The Soda City market on Main Street was as crowded as ever Saturday morning, and many visitors also stepped into Boyd Plaza to celebrate Día de los Muertos.
The Columbia Museum of Art and Palmetto Luna co-hosted an observance of the Mexican holiday (also known as Day of the Dead), which occurs on Nov. 1 and 2 each year and serves as a celebration of those no longer living.
A traditional Día de los Muertos altar, known as an ofrenda, was placed on Main Street near an entrance to the plaza. The altars are a celebration of the lives of those now dead, and all are invited to leave an offering to the dead in the form of a note, photo or other memento.

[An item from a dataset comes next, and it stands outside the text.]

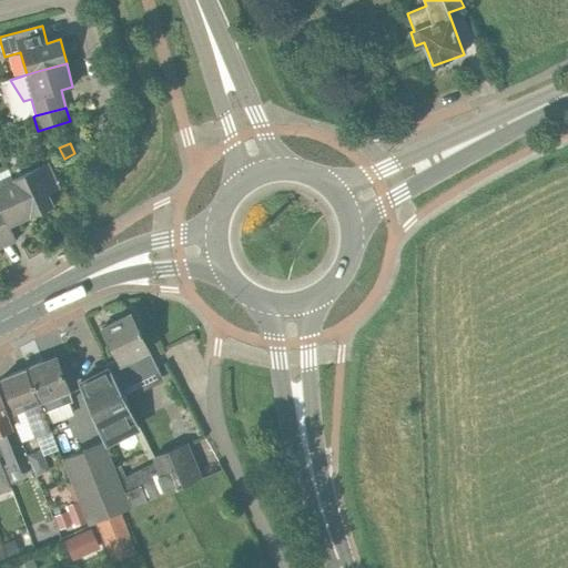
[(13,179),(31,216),(53,206),(48,194),(61,188),(49,162),(13,179)]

Inside the plaza, guests enjoyed live music and Mexican folk dancing, a Skeletons’ Promenade, and other cultural activities including a chance to color skulls, a traditional part of the holiday (often made of sugar).
Día de los Muertos has no historical connection to Halloween. Originally celebrated earlier in the year, it was moved to November 1 and 2 after European colonization.
Saturday’s event was part of the CMA’s weekly Play on the Plaza series. It offers activities each week including a chance to build and create with big blue blocks, perfect for guests of all ages and abilities.
The project is free to the public, supported by a grant from the Knight Foundation Fund and by a Connected Communities grant at Central Carolina Community Foundation.